▸ **REQUIREMENT**
Output each entry verbatim. Leave the images out.

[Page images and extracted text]
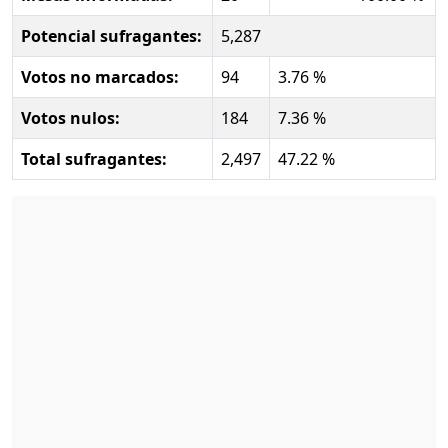
Potencial sufragantes:
5,287
Votos no marcados:
94
3.76 %
Votos nulos:
184
7.36 %
Total sufragantes:
2,497
47.22 %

▸ **WRITTEN RESPONSE**
Potencial sufragantes:
5,287
Votos no marcados:
94
3.76 %
Votos nulos:
184
7.36 %
Total sufragantes:
2,497
47.22 %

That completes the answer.